2.10. Pathway analysis

We performed gene set enrichment analysis (GSEA) (Subramanian et al., 2005) on Reactome pathways (Fabregat et al., 2018) to identify over-represented pathways. All genes, including DEGs and non-DEGs, ranked by statistical significance (FDR obtained from edgeR) were used as the query list. GSEAPreranked module was used for the analysis. Pathways with <5 genes or >1000 genes were excluded (options-set_max 1000 -set_min 5). Pathways with FDR < 0.05 were identified as significantly over-represented sets. One sample t-test using the R t. test function was performed to decide the direction of changes. A pathway with a mean value of log2 transformed fold changes that is statistically larger than, less than, or equal to 0 is considered to be up-regulated, down-regulated, or regulated with ambiguous direction. The same pipeline was also used to analyze publicly available RNA-Seq datasets.

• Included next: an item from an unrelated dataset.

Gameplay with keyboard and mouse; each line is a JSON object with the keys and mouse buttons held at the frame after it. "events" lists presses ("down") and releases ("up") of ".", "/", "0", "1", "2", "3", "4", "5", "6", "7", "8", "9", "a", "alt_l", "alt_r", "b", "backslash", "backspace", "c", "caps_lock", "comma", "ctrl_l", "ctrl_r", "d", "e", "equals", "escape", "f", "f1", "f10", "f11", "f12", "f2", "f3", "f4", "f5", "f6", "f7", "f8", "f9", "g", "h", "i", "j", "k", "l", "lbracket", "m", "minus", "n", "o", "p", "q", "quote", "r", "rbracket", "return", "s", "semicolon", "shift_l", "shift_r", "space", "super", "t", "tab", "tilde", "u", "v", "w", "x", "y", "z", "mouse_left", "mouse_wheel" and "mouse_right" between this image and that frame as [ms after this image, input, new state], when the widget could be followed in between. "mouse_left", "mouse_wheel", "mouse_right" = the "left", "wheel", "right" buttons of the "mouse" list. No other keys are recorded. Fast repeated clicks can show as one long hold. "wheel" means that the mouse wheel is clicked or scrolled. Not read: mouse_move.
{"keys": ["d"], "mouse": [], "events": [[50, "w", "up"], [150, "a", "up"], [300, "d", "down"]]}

2.11. Western blot experiment

Frontal cortex of WT and Disc1-LI mice at P5, P70, and P100 was homogenized in RIPA buffer and ran on 8% Tris Glycine gel. Immunoblot was performed with 2B3 mouse monoclonal antibodies raised against 594–852 amino acids of mouse Disc1 (1:500). The blot was stripped and reprobed with a-tubulin antibodies (Sigma T6199, 1:10,000).

3. Results

3.1. Identification of differentially expressed genes in the PFC between Disc1-LI and WT mice

We collected RNA-Seq data from the PFC of five Disc1-LI male mice at P1, five male littermate WT mice at P1, five Disc1-LI male mice at P84, and five male littermate WT mice at P84. Differential expression analysis was performed to identify significant genes. At P1, there were a total of 436 DEGs (FDR < 0.05) between Disc1-LI and WT mice, including 324 down-regulated and 112 up-regulated genes (Fig. 1A, Supplementary Table 1). On the other hand, the changes at P84 were relatively small, with only 28 DEGs found (Fig. 1B, Supplementary Table 2).

Fig. 1.

Fig. 1.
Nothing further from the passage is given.